Sex or gender discrimination still happens at work. Most of the time employers know the gender of the persons they hire. Employers almost never admit that they don’t care for one gender or the other. Sometimes a supervisor is forced to hire someone. Or maybe no one from the “preferred” gender was available when you were hired. Or maybe you remind your employer of a bad relationship in their own personal life. Any one of these examples or many others could be gender discrimination.

Race discrimination is no less serious. Employers might defend race discrimination by denying race played any part in terminating you. They knew your race when they hired you and still hired you.

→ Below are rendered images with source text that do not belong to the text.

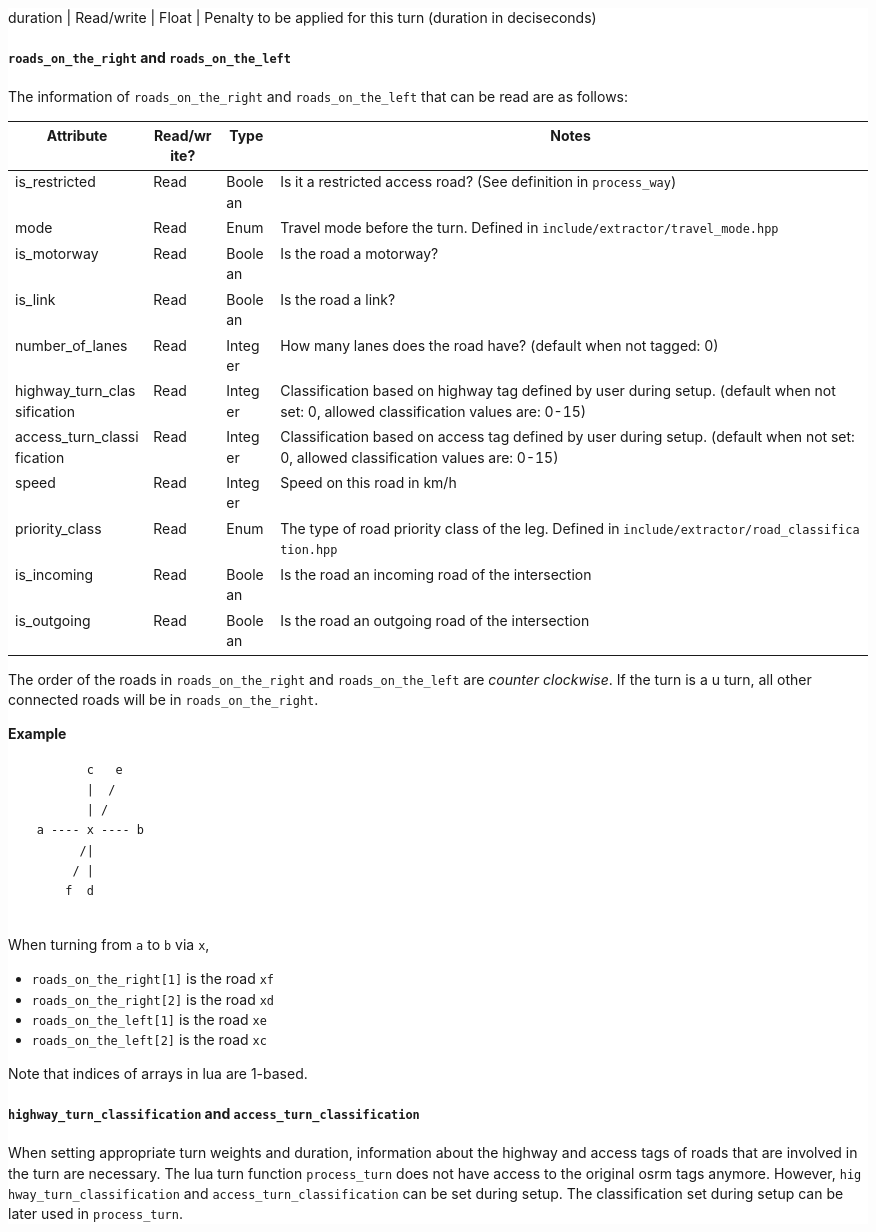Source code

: duration                           | Read/write    | Float                     | Penalty to be applied for this turn (duration in deciseconds)

#### `roads_on_the_right` and `roads_on_the_left`

The information of `roads_on_the_right` and `roads_on_the_left` that can be read are as follows:

Attribute                   | Read/write?   | Type      | Notes
---------------------       | ------------- | --------- | ------------------------------------------------------
is_restricted               | Read          | Boolean   | Is it a restricted access road? (See definition in `process_way`)
mode                        | Read          | Enum      | Travel mode before the turn. Defined in `include/extractor/travel_mode.hpp`
is_motorway                 | Read          | Boolean   | Is the road a motorway?
is_link                     | Read          | Boolean   | Is the road a link?
number_of_lanes             | Read          | Integer   | How many lanes does the road have? (default when not tagged: 0)
highway_turn_classification | Read          | Integer   | Classification based on highway tag defined by user during setup. (default when not set: 0, allowed classification values are: 0-15)
access_turn_classification  | Read          | Integer   | Classification based on access tag defined by user during setup. (default when not set: 0, allowed classification values are: 0-15)
speed                       | Read          | Integer   | Speed on this road in km/h
priority_class              | Read          | Enum      | The type of road priority class of the leg. Defined in `include/extractor/road_classification.hpp`
is_incoming                 | Read          | Boolean   | Is the road an incoming road of the intersection
is_outgoing                 | Read          | Boolean   | Is the road an outgoing road of the intersection

The order of the roads in `roads_on_the_right` and `roads_on_the_left` are *counter clockwise*. If the turn is a u turn, all other connected roads will be in `roads_on_the_right`.

**Example**

```
           c   e
           |  /
           | /
    a ---- x ---- b
          /|
         / |
        f  d


```
When turning from `a` to `b` via `x`,
* `roads_on_the_right[1]` is the road `xf`
* `roads_on_the_right[2]` is the road `xd`
* `roads_on_the_left[1]` is the road `xe`
* `roads_on_the_left[2]` is the road `xc`

Note that indices of arrays in lua are 1-based.

#### `highway_turn_classification` and `access_turn_classification`
When setting appropriate turn weights and duration, information about the highway and access tags of roads that are involved in the turn are necessary. The lua turn function `process_turn` does not have access to the original osrm tags anymore. However, `highway_turn_classification` and `access_turn_classification` can be set during setup. The classification set during setup can be later used in `process_turn`.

But that does not mean that your cultural traits or beliefs or appearance did not motivate the employer to fire or demote you. Bias is still with us and it is even more evident during times of mass social unrest.

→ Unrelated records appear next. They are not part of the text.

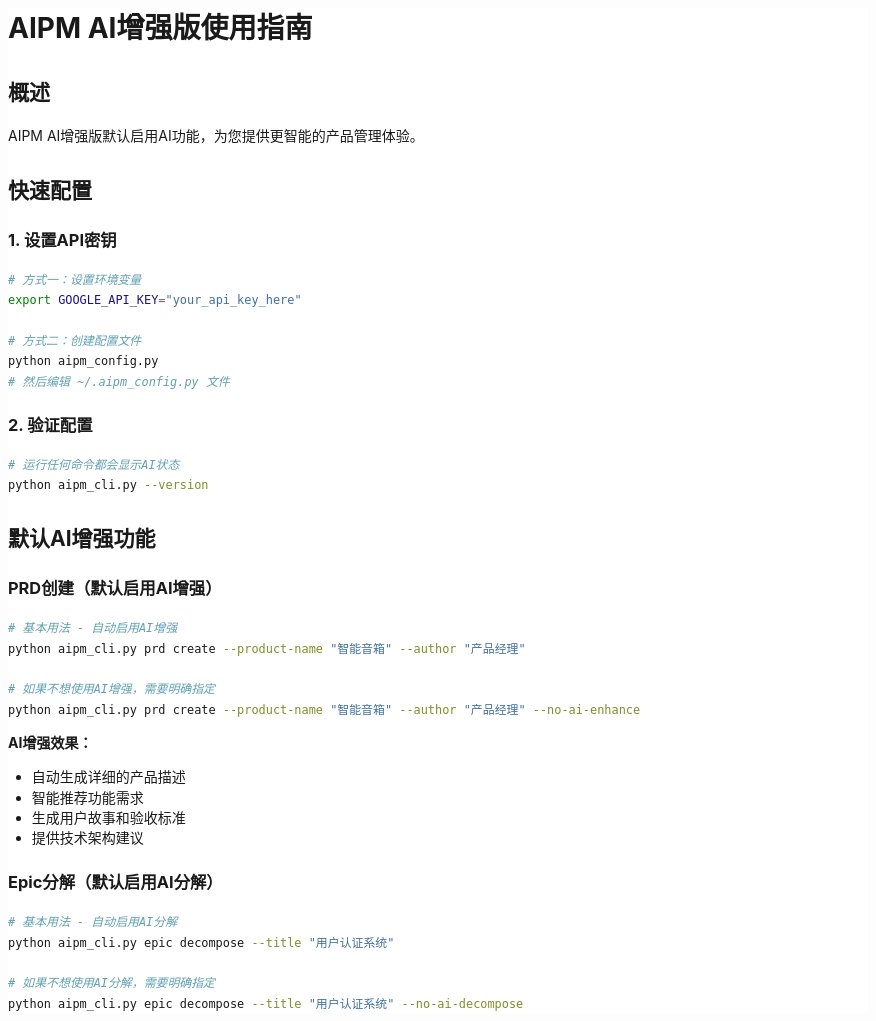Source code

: # AIPM AI增强版使用指南

## 概述

AIPM AI增强版默认启用AI功能，为您提供更智能的产品管理体验。

## 快速配置

### 1. 设置API密钥

```bash
# 方式一：设置环境变量
export GOOGLE_API_KEY="your_api_key_here"

# 方式二：创建配置文件
python aipm_config.py
# 然后编辑 ~/.aipm_config.py 文件
```

### 2. 验证配置

```bash
# 运行任何命令都会显示AI状态
python aipm_cli.py --version
```

## 默认AI增强功能

### PRD创建（默认启用AI增强）

```bash
# 基本用法 - 自动启用AI增强
python aipm_cli.py prd create --product-name "智能音箱" --author "产品经理"

# 如果不想使用AI增强，需要明确指定
python aipm_cli.py prd create --product-name "智能音箱" --author "产品经理" --no-ai-enhance
```

**AI增强效果：**
- 自动生成详细的产品描述
- 智能推荐功能需求
- 生成用户故事和验收标准
- 提供技术架构建议

### Epic分解（默认启用AI分解）

```bash
# 基本用法 - 自动启用AI分解
python aipm_cli.py epic decompose --title "用户认证系统"

# 如果不想使用AI分解，需要明确指定
python aipm_cli.py epic decompose --title "用户认证系统" --no-ai-decompose
```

The disabled and perceived as disabled are subjected to adverse employment actions every day. Recovering drug or alcohol addicts are protected as long as they no longer abuse drugs or alcohol.

None of the above are easy to prove. Even if an employee has recorded many hours of what sound like discriminatory comments many employers are savvy enough to raise legitimate, non-discriminatory reasons for their employment decisions when pushed to do so.

In 2019 New York’s Executive Law was amended, making harassment based on any protected class, a little easier to prove. It’s still not easy to prove contrary what you may hear some lawyers claim.

Circumstantial evidence is not direct evidence. And circumstantial evidence is the type of evidence usually gathered to prove discrimination at work.

The most common classes of employees who file complaints or discrimination charges include ones for:

  1. Race discrimination
  2. Sex or gender discrimination
  3. Disability or associational discrimination

Bullying by itself is not discriminatory. A victim of bullying is a member of at least one protected class. Those classes could be one of the three just mentioned or others. Here’s a video where I talk about why bullying by itself is generally not employment discrimination.
Employment discrimination is challenging but easier to prove under New York’s revised Human Rights Law. When the bullying is because of an employee’s race, sex, gender, sexual orientation, disability, a combination of those or others, it is usually prohibited by law.

It is not uncommon to find race discrimination combined with gender or sex discrimination. An employer might, for example, attempt to defend race discrimination by showing that a black female was replaced by a black male or vice versa. Such a defense is easily attacked. Black males are distinct from Black females just any other race of males is unique from its females. Neither race nor gender are interchangeable by themselves.

Neither sex nor race nor any other combination of protected classes should be compared in isolation of other protected classes. Black males are unique to black females. Neither males nor females of any ethnicity or race should be compared with others who do not share similarities which might be referred to as intersectional protection.

Similar analyses apply for sex and disability discrimination.

Sometimes employees are subject to associational discrimination.

Subjecting an employee to disciplinary action for their association with a former alcohol or drug addicted person is illegal. Associational discrimination applies to sexual identity, disability or perceived disability status, age and every other protected class of employee.

On August 12, 2020 sexually harassed employees will have up to 3 years to file such claims with New York’s Division of Human Rights instead of the current 1 year to do so.

Other less frequently filed employment discrimination charges or complaints, expanded by the New York State and New York City Human Rights Laws, include:

  • Religion or creed
  • Age – shall not be a factor at all in New York State; shall not be a factor for those over 40 under federal law
  • National origin
  • Sexual orientation
  • Gender identity or expression
  • Military status
  • Predisposing genetic characteristics
  • Familial status
  • Marital status
  • Domestic violence victim status

Some highlights of the 2019 enhanced New York Executive Law include:

  • Elimination of the severe or pervasive requirement unless an employer shows the actions to be “petty slights or trivial inconveniences” which are not actionable
  • No longer necessary for employees to identify some “similarly situated person/employee” who was treated more favorably
  • Unnecessary for employees to complain to employers or to file grievances placing employers on notice
  • Non-employees are now protected from workplace discrimination AND the NYS Human Rights Law now applies to all sizes of employers and not just those with 4 or more employees
  • Punitive damages are now available but only against private employers
  • All employment cases may have attorney’s fees awarded
  • Nondisclosure agreement in all employment discrimination cases can only exist if the complainant or employee prefers same

Employees must keep in mind that under state law, complaints must still be filed within 1 year of an adverse employment action. For employment sexual harassment claims that time period will be extended to 3 years on August 12, 2020.